We’d been having trouble getting Elsie’s big head over the ridge in my pelvic bone, so on my last two contractions, my doctor slid her arms under my tailbone and essentially folded my body in half, pushing her head out. Because of this position, I was only inches away from my baby girl as she made her entrance into the world! I remember just saying, “Whoa! Wow! Oh my gosh, she’s right there!”
And in just an instant, there she was…big and beautiful and in my arms!


Elsie Norah Faye Smith arrived on February 25 at 3:55 pm, weighing in at 8 lbs 7 oz and 20.5 inches long. She was born two weeks earlier than we anticipated, but incredibly healthy and such a perfect little blessing! Her birth experience began much differently than I planned, but in the end, we truly were able to have the birth we had prayed for all those months. The next morning, as my mom and I were discussing it, she told me she felt like she was almost at a home birth. Everything was so personal, so intimate. Instead of the sterile, distant hospital birth so often controlled by staff, we were able to actively participate in the process and be truly up close and personal as we welcomed our daughter into the world.

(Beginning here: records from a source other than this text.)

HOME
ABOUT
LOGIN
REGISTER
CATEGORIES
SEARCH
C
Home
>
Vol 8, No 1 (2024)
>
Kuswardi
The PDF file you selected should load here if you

My recovery has also been a thousand times better than it was with Adelyn. I only had a small 1st degree tear from a controlled, linear episiotomy. I was up walking later that evening (which is 3 weeks sooner than I could say with Adelyn) and have had minimal pain overall. I am so tremendously grateful for a smooth and quick delivery, an excellent doctor and nursing staff, a healthy baby girl, and a fairly easy recovery. I’m also so thankful for the support of my husband and my family and friends who helped during that day and the days to follow. What a gift!






We are smitten with Miss Elsie. She is the squishiest, snuggliest little girl and it such a joy to be her parents. Adelyn, while a bit apathetic about her baby sister at first, has been fantastic so far. She even woke up this morning saying, “Baby Elsie! Where are you??” It’s so sweet to see them interact and I can’t wait to see their relationship grow over the years!




And finally, thank you to everyone who has been praying for us along the way. It truly has meant the world to us to know that so many have been interceding on our behalf. God has been gracious to us and we are profoundly grateful.